Kendilerine tamamen yabancı olan, farklı din ve kültür anlayışının yaşandığı Batı Avrupa ülkelerinde çalışan Türk işçilerinin tek kazançlarının, ekonomik yönden belli bir refah düzeyini yakalamaları olduğuna dikkati çeken Sezen, Türk işçilerin edindikleri maddi olanakların, kaybettiklerinin yanında gölgede kaldığını söyledi.
Sezen, “Ekmek parası uğruna yabancı ülkelere göç etmek zorunda kalan insanlarımızın bir bölümünün her şeyden önce aile düzenleri bozulmuştur. Eşini, çoluk çocuğunu Türkiye’de bırakıp çalışmak için Batı Avrupa ülkelerine giden bazı işçiler, bulundukları ülkede sürekli kalabilmek için yabancılarla yeni evlilikler yapmışlar, Türkiye’deki eş ve çocuklarını ihmal etmişler, onları kendi kaderleriyle baş başa bırakmışlardır.” ifadelerini kullandı.
//SEZEN: BATI AVRUPA’DA YAŞANAN EN BÜYÜK SIKINTI; UYUMSUZLUK…

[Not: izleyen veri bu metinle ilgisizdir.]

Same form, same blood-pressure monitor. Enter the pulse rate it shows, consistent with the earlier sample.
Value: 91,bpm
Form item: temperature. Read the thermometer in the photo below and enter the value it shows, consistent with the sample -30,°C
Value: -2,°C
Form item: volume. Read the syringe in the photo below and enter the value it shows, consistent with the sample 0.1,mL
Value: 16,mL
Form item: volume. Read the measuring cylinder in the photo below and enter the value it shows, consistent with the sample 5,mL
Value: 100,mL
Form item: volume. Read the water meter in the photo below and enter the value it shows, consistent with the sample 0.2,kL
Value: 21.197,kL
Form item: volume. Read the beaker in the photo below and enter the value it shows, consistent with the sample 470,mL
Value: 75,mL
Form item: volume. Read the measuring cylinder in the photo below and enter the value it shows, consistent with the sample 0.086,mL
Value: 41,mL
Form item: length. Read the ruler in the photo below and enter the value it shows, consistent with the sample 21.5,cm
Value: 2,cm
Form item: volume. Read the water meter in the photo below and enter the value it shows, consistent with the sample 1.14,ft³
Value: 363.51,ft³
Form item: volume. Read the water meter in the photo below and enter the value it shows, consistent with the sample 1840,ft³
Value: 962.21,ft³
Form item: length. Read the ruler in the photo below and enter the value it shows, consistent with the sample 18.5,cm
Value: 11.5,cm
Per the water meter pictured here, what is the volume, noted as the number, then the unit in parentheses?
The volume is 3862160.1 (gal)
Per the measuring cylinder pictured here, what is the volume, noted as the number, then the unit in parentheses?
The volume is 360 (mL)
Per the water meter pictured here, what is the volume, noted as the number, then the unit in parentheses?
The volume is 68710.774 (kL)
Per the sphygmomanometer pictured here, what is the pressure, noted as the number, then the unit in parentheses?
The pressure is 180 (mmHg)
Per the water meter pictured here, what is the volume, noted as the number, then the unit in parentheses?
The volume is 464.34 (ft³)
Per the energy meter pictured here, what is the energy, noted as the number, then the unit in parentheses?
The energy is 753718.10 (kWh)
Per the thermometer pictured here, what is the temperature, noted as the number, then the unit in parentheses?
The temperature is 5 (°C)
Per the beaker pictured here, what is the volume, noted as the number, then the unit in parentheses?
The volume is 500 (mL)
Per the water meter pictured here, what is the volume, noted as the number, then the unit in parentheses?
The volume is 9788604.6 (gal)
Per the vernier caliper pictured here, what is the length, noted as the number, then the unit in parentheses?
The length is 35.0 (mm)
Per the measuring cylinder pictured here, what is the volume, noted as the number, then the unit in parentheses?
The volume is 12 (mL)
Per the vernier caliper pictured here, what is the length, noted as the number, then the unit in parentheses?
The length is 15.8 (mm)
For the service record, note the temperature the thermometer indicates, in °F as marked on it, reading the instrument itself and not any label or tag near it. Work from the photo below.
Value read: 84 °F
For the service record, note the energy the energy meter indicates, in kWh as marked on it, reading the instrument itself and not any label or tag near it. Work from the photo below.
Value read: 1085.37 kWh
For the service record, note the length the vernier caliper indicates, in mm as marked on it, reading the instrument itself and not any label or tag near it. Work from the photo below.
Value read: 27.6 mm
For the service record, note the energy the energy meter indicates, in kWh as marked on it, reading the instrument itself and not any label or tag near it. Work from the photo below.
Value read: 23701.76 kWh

Eş ve çocuklarını yanlarına alan Türk işçilerin, bulundukları ülkenin koşullarına uyumsuzluktan kaynaklanan ciddi sorunlar yaşadıklarını dile getiren Yrd. Doç. Dr. Sezen, “Uyumsuzluk neticesinde çocuklarının eğitimleri aksamış, eğitimsizlikten kaynaklanan sorunlar ortaya çıkmıştır. Türk işçi aileleri arasında alkol kullanma, sigara ve esrar içme alışkanlığı edinen aile ve çevresiyle sürekli çatışma halinde bulunan, uyumsuz, psikolojik sorunları olan gençlerin sayısı giderek artmıştır.” dedi.
Türkiye dışındaki Türk işçi ve aileleriyle ilgili olarak bir başka kuşağı da, Batı Avrupa ülkelerinde dünyaya gelen yeni neslin oluşturduğunu aktaran Sezen, “Bu jenerasyon ise, ana dilleri olan Türkçeyi değil de, Batı Avrupa dillerini çok daha iyi konuşmakla birlikte Türkiye’ye geri dönmek gibi bir fikri asla akıllarından geçirmezler. Öyle ki, tatil dönemlerinde bile Türkiye’ye gelmek yerine başka ülkelere giderler. Oluşan bu sosyal manzara, Batı Avrupa’daki Türk ailelerinin birçok anlamda yalnız bırakıldığını gösteriyor.” şeklinde konuştu.